**Required actions:**
(a) In the article about Robert Campbell, why was his poodle Pepe put to sleep? Answer in one to three sentences.
(b) Pick up the article about Robert Campbell right after its final sentence, which ends "if they have any."

**Quoted passage:**
- - - - -
In the sweep of headlines over the past several weeks, the story of Pepe—a 17-year-old poodle—hardly warrants a footnote.
Virtually blind and unable to walk, Pepe was put to sleep last month, but not because of his disabilities. Instead, it was because his owner, a 64-year-old Portlander named Robert Campbell, had been stabbed to death by his neighbor.
When Pepe was cremated, his ashes were mixed with Campbell's.
Campbell was killed on Jan. 23, one day before two teenage girls were shot dead in front of the Zone, victims of a killing spree that shocked Oregonians. In the days that followed, the Zone shootings dominated local headlines, while Campbell, who was stabbed to death just 14 blocks away, on the fifth floor of the Rosenbaum Plaza apartment complex, attracted little attention.
There were no television cameras at Campbell's memorial at the Scottish Rite Temple, no editorials suggesting Campbell's death was a symptom of a decaying social safety net.
After the mourners had gone, there was just the urn of ashes—and the fact that, three weeks after Campbell's death, the man's killer, Melvin Earl Parker, returned to the Rosenbaum, to live among Campbell's old friends.
"It's like my life turned into a noir film," one resident of the Rosenbaum said.

Robert Joseph Campbell moved to the Rosenbaum, a tan, Spanish-style building at 1218 SW Washington St., in 1986.
Born in 1945 in Ontario, Ore., Campbell was a basketball star in high school. He was handsome and popular, according to a high-school classmate in Eastern Oregon.
He moved to Portland in the 1960s, where he sold shoes at Meier Frank. There he met his wife, Jane, to whom he was married for a few years before the couple divorced.
By his early 20s, Campbell faced numerous challenges. He jumped from job to job as his depression and severe anxiety became more visible to those around him.
Until his death, Campbell lived for 22 years at the Rosenbaum, a five-story apartment complex three blocks south of the Pearl but worlds away from its million-dollar condominiums. A subsidized housing project run by the Housing Authority of Portland, the Rosenbaum has 76 small apartments with kitchenettes and modest bathrooms. Most of the Rosenbaum's low-income tenants are either disabled, mentally ill or both. Monthly rent is about one-third of residents' income—if they have any.
- - - - -
**Source material:**
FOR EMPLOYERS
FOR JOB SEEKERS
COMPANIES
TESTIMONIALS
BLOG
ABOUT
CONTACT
- - - - -
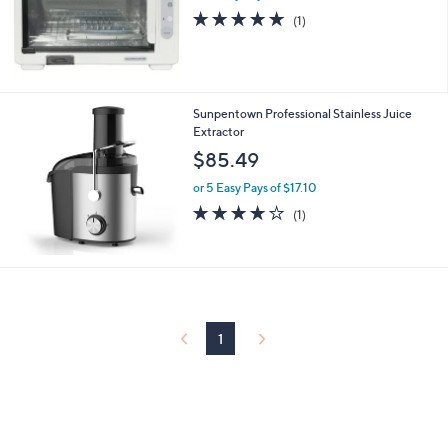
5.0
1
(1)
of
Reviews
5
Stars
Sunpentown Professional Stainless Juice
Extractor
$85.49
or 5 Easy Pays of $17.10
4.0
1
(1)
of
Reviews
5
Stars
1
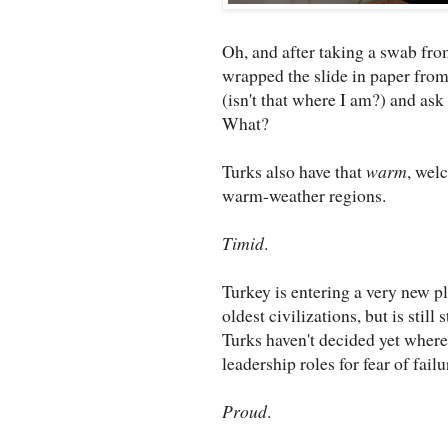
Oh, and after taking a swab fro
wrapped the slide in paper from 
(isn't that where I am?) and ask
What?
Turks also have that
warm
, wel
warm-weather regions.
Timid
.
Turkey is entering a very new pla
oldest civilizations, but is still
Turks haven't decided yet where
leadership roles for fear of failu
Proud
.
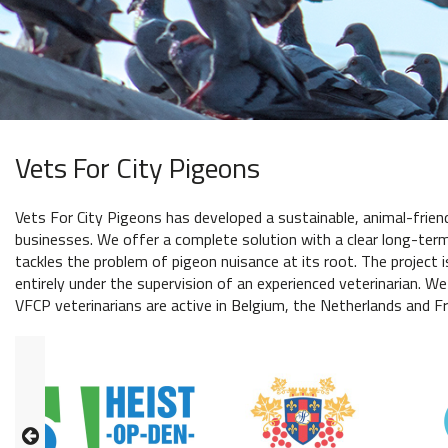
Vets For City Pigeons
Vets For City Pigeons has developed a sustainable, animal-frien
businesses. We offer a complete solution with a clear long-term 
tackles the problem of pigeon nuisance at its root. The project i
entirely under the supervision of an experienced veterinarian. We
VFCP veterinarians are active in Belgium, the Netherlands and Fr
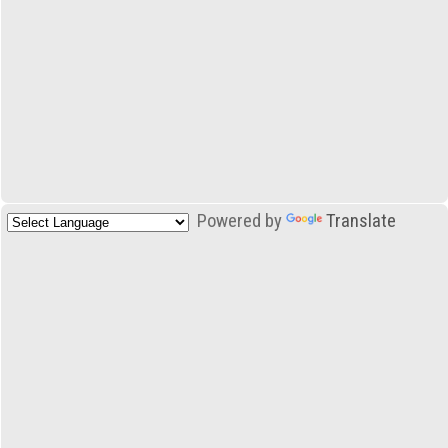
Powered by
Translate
- - - - -
**Responses to the tasks:**
(a) Pepe was put to sleep because his owner, Robert Campbell, had been stabbed to death by his neighbor. The article says it was not because of the dog's disabilities, even though he was nearly blind and unable to walk.

(b)
The Rosenbaum seemed a good fit for Campbell. It offered independent living with a limited degree of structure and support: bingo on Wednesdays; a social worker who visited one day a week. Close to the downtown core, the Rosenbaum is within walking distance of a mental health clinic, doctors' offices and several soup kitchens.
If there had ever been a popularity contest at the Rosenbaum, Campbell would have been a strong contender. He was well-liked, cheerful, helpful. And he was devoted to Pepe and his 15-year-old Persian cat, Suzy—pets he had inherited from previous tenants who had passed away. "He would spend his last penny on his animals," says Marina McCurdy, who lived on the same floor as Campbell. "He didn't have any food in his cupboards."
On Jan. 21, two days before he was killed, Campbell turned 64.
To celebrate his birthday, Campbell walked with Judith Cook, his closest friend at the Rosenbaum, to the Stadium Fred Meyer on West Burnside Street.
A 51-year-old free spirit who first visited Portland on a road trip from Monterey, Calif., Cook has lived in Portland since 1979. Eight years ago, when she moved to the Rosenbaum, she formed a deep bond with Campbell, who had never remarried after his divorce.
Everyone in the building who knew Cook and Campbell agreed the pair acted like an old married couple, although their relationship was not romantic. Even their bickering had a touch of loving admiration.
Jan. 21 was no different. After picking up a few items at the supermarket, Campbell and Cook watched the Cleveland Cavaliers beat the Portland Trail Blazers 104-98 on television. Campbell, who rarely drank, enjoyed a can of Camo Black Ice malt liquor. Cook drank Natural Light beer and smoked the cigarettes she rolled herself in the apartment whose walls are yellowed by nicotine and tar.
When Campbell got up to leave, he started to argue with Cook.
Campbell, who had once tried to start an exercise club at the Rosenbaum, told Cook she didn't take good care of herself. His voice rose to a shout, Cook recalls. "He said, 'If you don't quit smoking and drinking, you'll be dead in a year.'"
It was the last thing Campbell said to her.
Like Campbell, Melvin Earl Parker lived on the fifth floor of the Rosenbaum. He, too, was mentally ill and unable to work.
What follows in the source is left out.